SATO Motif

Neecher—Was ist das?

One day during my high school years, a friend of mine approached me from a distance yelling "Neeeeecherrrr!!" I felt an immediate affinity with my newly bestowed nickname and thus, began putting it to good use. (I have also been called "June bug," probably because I like to bug people, but somehow that died out.)

My given name, Junichi, is a very common Japanese name comprising of two Chinese characters: jun (order) and ichi (one), literally, "first in order." My guess is that this is usually a name given to the first son, but my parents claim that there is a deeper philosophical reason for naming me such.
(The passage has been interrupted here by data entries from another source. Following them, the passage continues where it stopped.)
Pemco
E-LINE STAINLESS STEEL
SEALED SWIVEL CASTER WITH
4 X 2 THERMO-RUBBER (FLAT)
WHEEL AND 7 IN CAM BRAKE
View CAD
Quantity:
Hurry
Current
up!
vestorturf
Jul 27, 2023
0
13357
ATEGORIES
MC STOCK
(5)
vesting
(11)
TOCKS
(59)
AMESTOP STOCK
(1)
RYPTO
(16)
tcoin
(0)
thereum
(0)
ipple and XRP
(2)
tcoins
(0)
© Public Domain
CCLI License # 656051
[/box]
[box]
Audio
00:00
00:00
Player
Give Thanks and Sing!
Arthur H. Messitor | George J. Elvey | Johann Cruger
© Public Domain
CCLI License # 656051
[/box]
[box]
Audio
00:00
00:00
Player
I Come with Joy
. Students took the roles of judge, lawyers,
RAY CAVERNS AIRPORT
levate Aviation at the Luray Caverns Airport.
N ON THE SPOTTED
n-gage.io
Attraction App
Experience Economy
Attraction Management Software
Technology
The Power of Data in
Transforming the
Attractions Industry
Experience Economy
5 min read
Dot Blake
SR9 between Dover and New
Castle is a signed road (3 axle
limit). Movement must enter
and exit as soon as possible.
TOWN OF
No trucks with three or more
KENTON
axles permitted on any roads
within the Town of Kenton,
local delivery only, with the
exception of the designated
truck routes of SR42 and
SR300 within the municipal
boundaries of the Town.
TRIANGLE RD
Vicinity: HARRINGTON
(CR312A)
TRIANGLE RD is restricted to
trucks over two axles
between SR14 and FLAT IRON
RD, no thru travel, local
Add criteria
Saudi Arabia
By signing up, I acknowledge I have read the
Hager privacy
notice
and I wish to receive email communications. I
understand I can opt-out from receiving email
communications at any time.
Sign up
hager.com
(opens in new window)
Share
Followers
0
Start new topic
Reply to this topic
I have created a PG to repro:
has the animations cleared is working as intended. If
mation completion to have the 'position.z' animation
In either case, the letter "n" in my name is a freestanding character in Japanese, the only character not associated with a vowel sound. Therefore, the "jun" part is pronounced independently of the "i" immediately following it. To the unaware English-speaking person, however, the spelling of the name Junichi ostensibly appears as consisting of the three syllables "ju," "ni," and "chi." Add to this the tendency to accent the second syllable, and the result is something that sounds more like an Italian nome di famiglia: "juneechee" (imagine it spelled Giunici!).

My nonchalance in correcting this phonic anomaly has caused me to not only accept, but alas, prefer the Anglicized version of my name, thereby exposing myself to the possibility of nicknames such as Neecher. And while I'm pretentiously rambling about my own name, here's an explanation of what the motif below represents.

SATO Motif

The three notes and the rest is a cryptographic representation of my surname (Sato). "S," or "Es" denotes E-flat in the German nomenclature for pitch; "A" can be used as is; "T," or "ti" is a solmization syllable representing B in fixed do; "O" can mean "zero" or "nothing"—a rest being the most logical musical equivalent.

My first use of this motif was in the coda of my Variations on a Theme by Liszt for woodwind quartet (2001). If the first pitch, E-flat is considered do, ti in movable do would represent D. The resulting three pitches, E-flat, A, and D, are the three most prominent pitches of the opening of Liszt's theme, transposed down a minor third. Given this link, the S-A-T-O motif in the coda of my Variations not only serves as my personal signature, but also acts as an ultimate homage to the eminent cultural hero, Franz Liszt.